Sunday, September 26, 2010

Thoughts on Denotation and Connotation

The difficulty with denotation is that it is built on the assumption that there is a shared meaning or interpretation between individuals.  We all know what the word "car" means but I'm sure the mental image everyone reading that word had will be different.  So even after we've agreed on a definition, how we interpret that word, what we think of, will differ.  This is what Finnegan means when she talks about the "fiction of denotation" (119), the idea that there can be an agreed upon meaning for an image or text.

Denotation is even harder now because you can't assume that people are going to share similar experiences or exposure to particular texts.  McGee laments this change from a discourse of "totalizations," in which "all discourse within a particular language community was produced from the same resources" (284), to a more heterogeneous discourse, in which "there is no longer a homogeneous body of knowledge that constitutes the common education of everyone" (286).  Today you can no longer say "The Gettysburg Address," or "the Constitution" in the case of the Tea Party, and just assume that everyone is going to know what you are talking about.

While McGee laments this transition from a homogeneous to a heterogeneous discourse, I believe that it is a positive change that gives voice to a wider range of people, but it does make the job of the critic more difficult.  Because the critic can no longer assume that his/her audience shares knowledge of or an interpretation of a text, the critic must now make more use of description in his/her analysis.  This is why Ehrenhaus employs an extended description of Mellish's death in Saving Private Ryan; he cannot assume that his audience has even seen the film or that they would have interpreted the scene in the same way.  Pointing out the SS badge on the Nazi soldier's collar as evidence of his reading of the film as basing the moral justification for the war in the Holocaust is connotative; many other people could see the same scene and not read it in that way.  The description is essential to his argument because just saying "the scene of Mellish's death at the hands of an SS soldier illustrates my point about the Holocaust as justification for the war" would have assumed that the reader of the essay would have seen the film, would have remembered that scene in sufficient detail and/or would have interpreted the scene in the same way.  The level of description allows the reader to decide if he/she agrees with Ehrenhaus' argument.

Works Cited
Ehrenhaus, Peter. "Why We Fought: Holocaust Memory in Spielberg's Saving Private Ryan." Critical Studies in Media Communication 18.3 (2001): 321-337.

Finnegan, Cara A. "What is This a Picture of?: Some Thoughts on Images and Archives." Rhetoric & Public Affairs 9.1 (2006): 116-123.

McGee, Michael C. "Text, Context, and the Fragmentation of Contemporary Culture." Western Journal of Speech Communication 54 (1990): 275-289.
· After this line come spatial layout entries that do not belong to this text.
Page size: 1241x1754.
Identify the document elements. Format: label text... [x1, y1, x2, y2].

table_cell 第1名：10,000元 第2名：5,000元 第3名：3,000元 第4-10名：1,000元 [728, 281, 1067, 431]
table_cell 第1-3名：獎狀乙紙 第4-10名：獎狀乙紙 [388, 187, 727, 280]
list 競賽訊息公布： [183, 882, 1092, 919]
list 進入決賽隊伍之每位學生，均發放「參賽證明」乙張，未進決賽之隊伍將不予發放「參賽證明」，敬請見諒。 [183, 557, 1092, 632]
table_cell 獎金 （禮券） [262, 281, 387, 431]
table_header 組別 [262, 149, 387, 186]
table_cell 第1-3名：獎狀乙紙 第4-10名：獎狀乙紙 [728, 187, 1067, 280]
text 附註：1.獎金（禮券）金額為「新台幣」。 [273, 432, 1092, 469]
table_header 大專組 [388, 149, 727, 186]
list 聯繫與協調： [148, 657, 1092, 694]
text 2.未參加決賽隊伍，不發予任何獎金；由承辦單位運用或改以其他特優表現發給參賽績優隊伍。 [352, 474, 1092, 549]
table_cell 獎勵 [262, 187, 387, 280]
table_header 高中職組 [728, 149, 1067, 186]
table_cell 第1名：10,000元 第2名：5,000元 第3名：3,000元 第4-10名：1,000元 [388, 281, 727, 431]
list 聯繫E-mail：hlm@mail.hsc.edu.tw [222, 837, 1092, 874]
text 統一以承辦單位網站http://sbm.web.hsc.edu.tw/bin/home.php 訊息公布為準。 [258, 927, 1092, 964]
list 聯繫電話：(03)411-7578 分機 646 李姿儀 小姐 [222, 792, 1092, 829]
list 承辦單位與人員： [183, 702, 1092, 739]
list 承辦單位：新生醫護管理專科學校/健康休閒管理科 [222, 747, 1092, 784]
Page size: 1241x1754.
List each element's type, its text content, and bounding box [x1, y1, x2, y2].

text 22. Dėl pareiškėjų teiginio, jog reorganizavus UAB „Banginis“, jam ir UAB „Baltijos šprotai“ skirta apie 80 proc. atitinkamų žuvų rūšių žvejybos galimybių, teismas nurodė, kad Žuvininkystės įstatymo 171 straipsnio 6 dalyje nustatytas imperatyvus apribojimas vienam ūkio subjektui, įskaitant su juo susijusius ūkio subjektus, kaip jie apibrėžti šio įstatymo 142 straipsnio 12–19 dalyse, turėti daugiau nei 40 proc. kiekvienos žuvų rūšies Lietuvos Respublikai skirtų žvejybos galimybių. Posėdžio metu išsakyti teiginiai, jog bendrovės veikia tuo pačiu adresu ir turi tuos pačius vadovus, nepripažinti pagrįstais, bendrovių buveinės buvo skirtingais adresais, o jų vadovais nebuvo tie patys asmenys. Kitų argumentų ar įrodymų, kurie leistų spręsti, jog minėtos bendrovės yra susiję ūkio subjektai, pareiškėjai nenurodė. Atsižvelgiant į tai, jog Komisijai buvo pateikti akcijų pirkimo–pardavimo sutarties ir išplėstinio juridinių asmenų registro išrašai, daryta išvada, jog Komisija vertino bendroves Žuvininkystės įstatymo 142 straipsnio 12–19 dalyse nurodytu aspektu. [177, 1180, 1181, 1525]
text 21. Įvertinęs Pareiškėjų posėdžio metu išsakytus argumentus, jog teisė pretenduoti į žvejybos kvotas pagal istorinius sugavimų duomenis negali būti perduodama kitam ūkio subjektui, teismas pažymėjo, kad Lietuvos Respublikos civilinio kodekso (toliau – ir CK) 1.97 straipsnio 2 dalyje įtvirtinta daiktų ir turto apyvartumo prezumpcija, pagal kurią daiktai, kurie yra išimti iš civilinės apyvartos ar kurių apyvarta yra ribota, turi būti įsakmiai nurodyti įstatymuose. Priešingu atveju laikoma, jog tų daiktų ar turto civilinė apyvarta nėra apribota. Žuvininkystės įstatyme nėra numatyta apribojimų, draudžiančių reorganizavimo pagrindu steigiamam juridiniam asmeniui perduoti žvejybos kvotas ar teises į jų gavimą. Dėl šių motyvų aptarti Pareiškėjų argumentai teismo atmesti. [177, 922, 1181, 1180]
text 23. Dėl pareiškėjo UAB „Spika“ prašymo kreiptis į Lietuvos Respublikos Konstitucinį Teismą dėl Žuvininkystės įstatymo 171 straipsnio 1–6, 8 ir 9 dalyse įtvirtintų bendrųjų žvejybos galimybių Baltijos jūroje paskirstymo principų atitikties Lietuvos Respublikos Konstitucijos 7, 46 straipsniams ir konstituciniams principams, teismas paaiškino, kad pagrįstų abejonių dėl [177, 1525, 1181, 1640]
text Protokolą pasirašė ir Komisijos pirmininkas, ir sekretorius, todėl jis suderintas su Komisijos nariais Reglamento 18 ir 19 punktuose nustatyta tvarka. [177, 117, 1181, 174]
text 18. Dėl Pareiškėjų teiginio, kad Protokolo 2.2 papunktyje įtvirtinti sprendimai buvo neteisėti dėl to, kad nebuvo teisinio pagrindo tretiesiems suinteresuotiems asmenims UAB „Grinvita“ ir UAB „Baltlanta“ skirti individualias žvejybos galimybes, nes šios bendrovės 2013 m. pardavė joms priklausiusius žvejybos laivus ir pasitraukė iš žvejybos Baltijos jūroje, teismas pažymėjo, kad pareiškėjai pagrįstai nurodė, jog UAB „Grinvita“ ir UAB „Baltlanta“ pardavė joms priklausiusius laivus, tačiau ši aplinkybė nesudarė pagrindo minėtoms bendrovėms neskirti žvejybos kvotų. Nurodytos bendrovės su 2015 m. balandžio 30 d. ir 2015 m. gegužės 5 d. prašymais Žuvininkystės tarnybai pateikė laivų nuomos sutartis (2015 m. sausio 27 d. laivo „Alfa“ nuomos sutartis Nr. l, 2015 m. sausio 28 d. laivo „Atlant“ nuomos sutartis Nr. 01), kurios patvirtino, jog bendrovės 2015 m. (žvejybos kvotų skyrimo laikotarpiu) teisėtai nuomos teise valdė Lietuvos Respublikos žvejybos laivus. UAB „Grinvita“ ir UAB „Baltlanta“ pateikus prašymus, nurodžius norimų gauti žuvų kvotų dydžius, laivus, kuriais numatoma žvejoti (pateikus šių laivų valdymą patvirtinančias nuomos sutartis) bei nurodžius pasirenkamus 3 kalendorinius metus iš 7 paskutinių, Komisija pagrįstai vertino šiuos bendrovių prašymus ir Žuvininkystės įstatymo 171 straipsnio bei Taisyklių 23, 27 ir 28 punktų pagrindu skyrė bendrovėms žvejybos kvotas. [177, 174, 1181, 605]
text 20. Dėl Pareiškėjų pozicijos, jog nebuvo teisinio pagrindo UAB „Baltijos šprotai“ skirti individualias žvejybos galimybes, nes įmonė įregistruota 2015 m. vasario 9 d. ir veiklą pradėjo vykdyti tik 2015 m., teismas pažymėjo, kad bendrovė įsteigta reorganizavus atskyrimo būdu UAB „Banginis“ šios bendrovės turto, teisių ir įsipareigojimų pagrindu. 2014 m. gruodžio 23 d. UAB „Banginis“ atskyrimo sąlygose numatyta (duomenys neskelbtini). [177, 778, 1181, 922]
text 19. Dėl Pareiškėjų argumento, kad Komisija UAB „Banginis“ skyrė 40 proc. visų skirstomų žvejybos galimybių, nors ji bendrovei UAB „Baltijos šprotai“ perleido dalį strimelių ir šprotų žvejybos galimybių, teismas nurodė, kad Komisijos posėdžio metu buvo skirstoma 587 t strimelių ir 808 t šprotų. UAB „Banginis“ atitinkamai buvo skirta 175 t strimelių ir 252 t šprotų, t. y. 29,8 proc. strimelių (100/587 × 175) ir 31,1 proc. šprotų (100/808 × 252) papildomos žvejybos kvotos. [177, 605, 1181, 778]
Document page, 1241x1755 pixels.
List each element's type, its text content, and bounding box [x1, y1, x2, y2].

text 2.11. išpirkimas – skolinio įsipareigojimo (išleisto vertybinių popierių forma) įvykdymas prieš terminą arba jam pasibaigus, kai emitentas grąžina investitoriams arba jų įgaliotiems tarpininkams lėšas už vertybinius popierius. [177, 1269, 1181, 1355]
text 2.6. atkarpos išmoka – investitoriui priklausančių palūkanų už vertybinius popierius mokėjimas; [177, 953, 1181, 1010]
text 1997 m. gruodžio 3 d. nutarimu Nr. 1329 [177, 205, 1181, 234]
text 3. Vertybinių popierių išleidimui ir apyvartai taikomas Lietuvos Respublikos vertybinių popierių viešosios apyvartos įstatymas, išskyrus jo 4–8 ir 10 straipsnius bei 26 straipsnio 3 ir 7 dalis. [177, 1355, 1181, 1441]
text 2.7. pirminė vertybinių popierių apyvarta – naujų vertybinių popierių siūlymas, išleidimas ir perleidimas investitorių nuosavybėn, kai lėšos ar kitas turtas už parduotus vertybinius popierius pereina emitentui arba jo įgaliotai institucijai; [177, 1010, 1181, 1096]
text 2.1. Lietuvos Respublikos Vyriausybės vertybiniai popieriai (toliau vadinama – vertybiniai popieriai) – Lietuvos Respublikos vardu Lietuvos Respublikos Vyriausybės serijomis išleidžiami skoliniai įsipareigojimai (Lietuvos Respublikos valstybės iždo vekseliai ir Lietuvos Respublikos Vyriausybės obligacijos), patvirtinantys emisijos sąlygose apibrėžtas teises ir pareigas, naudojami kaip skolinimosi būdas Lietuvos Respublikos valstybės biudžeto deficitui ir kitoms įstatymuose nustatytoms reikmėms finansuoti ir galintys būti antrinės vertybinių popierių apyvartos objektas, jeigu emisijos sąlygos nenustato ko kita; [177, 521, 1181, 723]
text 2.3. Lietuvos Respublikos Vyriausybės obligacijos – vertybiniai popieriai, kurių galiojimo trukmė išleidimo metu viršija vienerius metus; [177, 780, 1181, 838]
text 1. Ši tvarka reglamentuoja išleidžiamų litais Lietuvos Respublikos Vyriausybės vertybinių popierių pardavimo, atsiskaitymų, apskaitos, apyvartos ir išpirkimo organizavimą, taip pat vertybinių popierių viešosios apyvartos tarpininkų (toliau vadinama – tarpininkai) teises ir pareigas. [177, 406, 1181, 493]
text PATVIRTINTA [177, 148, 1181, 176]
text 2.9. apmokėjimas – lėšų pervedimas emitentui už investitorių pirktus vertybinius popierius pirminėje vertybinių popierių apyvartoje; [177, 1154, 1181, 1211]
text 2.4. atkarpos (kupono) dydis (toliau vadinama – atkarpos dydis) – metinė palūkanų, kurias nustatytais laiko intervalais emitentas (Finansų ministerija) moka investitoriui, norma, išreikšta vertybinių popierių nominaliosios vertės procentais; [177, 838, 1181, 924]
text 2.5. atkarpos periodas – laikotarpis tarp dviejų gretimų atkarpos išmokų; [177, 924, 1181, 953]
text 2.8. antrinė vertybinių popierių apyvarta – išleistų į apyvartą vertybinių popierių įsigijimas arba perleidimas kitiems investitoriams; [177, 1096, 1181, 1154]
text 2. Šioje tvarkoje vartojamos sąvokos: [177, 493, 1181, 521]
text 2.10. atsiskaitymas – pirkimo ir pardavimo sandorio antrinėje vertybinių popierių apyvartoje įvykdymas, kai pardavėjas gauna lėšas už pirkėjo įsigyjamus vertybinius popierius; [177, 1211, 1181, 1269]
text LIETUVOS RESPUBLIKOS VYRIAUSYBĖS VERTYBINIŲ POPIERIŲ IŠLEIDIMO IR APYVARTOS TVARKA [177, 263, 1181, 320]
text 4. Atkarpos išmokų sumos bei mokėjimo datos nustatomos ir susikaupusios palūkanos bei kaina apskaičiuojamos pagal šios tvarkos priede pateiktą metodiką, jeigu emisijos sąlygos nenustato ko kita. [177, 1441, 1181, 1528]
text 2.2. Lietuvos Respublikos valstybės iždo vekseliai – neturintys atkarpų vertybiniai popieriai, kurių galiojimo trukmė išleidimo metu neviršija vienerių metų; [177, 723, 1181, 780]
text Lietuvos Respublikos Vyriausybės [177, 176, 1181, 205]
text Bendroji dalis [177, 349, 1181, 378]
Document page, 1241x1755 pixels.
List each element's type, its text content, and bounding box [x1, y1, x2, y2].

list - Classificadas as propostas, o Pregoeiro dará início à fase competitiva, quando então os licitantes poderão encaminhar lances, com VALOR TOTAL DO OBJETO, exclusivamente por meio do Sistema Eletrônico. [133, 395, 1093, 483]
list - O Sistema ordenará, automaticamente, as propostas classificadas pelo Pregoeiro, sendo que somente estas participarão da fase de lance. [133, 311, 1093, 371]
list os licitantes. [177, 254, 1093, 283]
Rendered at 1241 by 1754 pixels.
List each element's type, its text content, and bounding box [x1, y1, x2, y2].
Monday, September 13, 2010

Fannie Lou Hamer's Testimony Before the DNC Credentials Committee

Fannie Lou Hamer spoke to the Credentials Committee of the DNC on August 22, 1964 in order to secure speaking rights at the convention for the Mississippi Freedom Democratic Party.  Hamer makes two main arguments in her speech: (1) registering to vote is a sign of being a first-class citizen in America and (2) those in power, White Americans, use force to restrict Black Americans right to be first-class citizens.  She makes use of extended personal examples, being forced off the land she worked as a sharecropper and being arrested and beaten by police after attending a voter registration workshop, to demonstrate the extremes White Americans would go to in order to prevent Black Americans from being first-class citizens.  She also makes reference to other examples of violence against Blacks, two girls being shot in Ruleville, Mississippi, the murder of Medgar Evers, etc., to demonstrate that this is not just her personal hardship but the reality of life for Black Americans in the South.  All of these examples work to show how the voices of Black Americans have been silenced by force and connects this direct and violent use of force to the DNC not giving Black voters a voice at the convention.  "All of this is on account of we want to register, to become first-class citizens. And if the Freedom Democratic Party is not seated now, I question America."

Crossdressing Cinema

My final project for this course will be part of my larger dissertation project.  For this project, I am examining the representation of transgender people in film.  This project will consist of not only close textual analysis of relevant films but also an examination of film as part of the larger discourse that shapes how transgender individuals are perceived by society.

Since this project is too large to complete in one seminar, I will be focusing on the way transgender people are presented as farce.  Presenting transgender identity and performance as an object of ridicule or as a less than serious decision is one of the many ways transgender identity is deligitimized in film.  Representative films include Some Like it Hot, Tootsie and Mrs. Doubtfire.

Tuesday, September 7, 2010

Purpose of this Blog

The purpose of this blog is to allow me a space to try out and work through the concepts we will be exploring in this course and how they apply to my research interests.  I want to develop my own take on and understanding of, my "frame," the rhetorical criticism concepts in this course, moving beyond just a basic knowledge of the concepts to a more in depth understanding of how these concepts will be useful in my research in film and visual media.  The title of this blog also refers to my research interests, the "frame" of film and visual media.